:: THE TASK ::
Format the records below as a JSON list of strings, one string per line, with blank lines and the pictures left out.

# # #

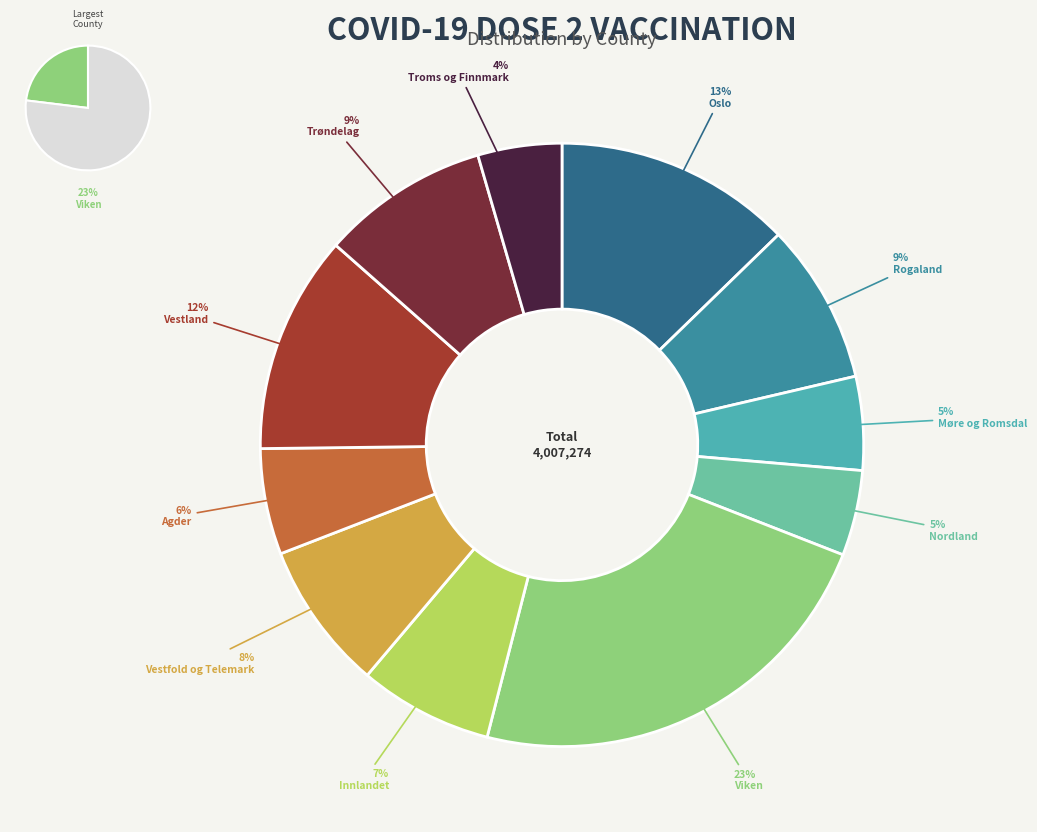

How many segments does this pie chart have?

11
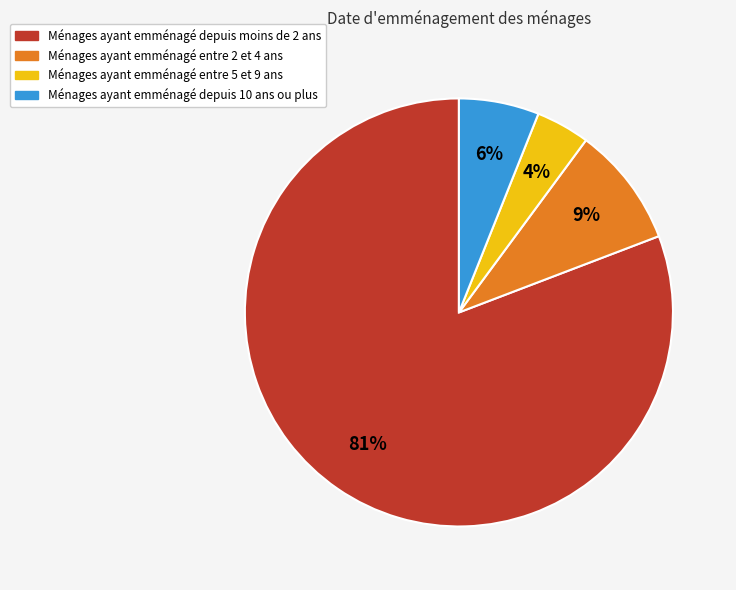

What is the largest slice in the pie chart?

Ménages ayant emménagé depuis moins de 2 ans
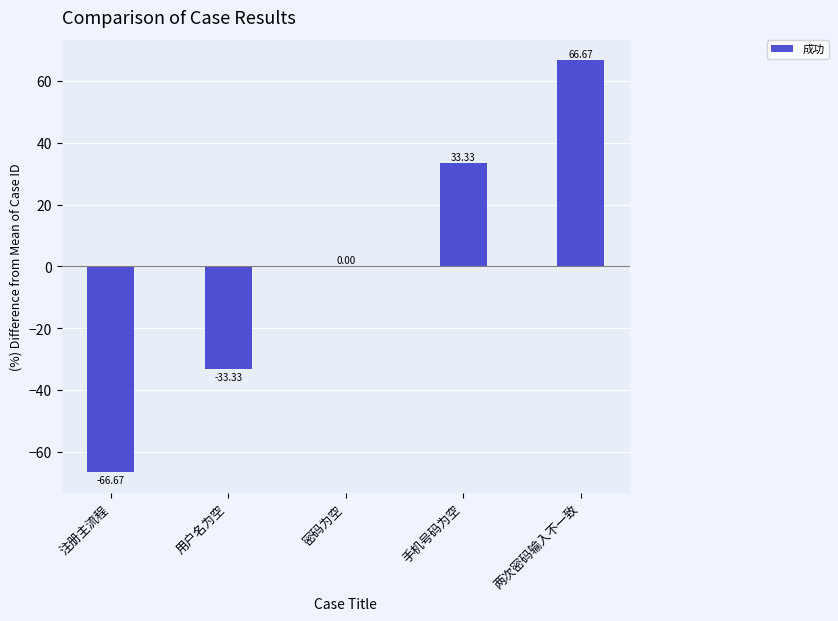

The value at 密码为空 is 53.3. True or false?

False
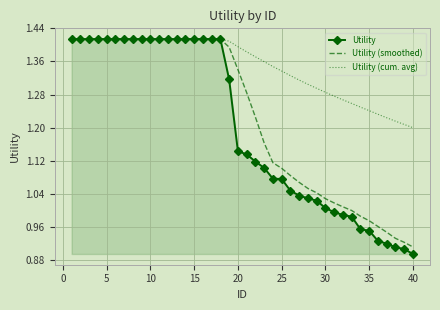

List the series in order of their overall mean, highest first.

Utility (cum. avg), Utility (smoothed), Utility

# # #

:: EXERCISE ANSWER ::
[
  "How many segments does this pie chart have?",
  "11",
  "What is the largest slice in the pie chart?",
  "Ménages ayant emménagé depuis moins de 2 ans",
  "The value at 密码为空 is 53.3. True or false?",
  "False",
  "List the series in order of their overall mean, highest first.",
  "Utility (cum. avg), Utility (smoothed), Utility"
]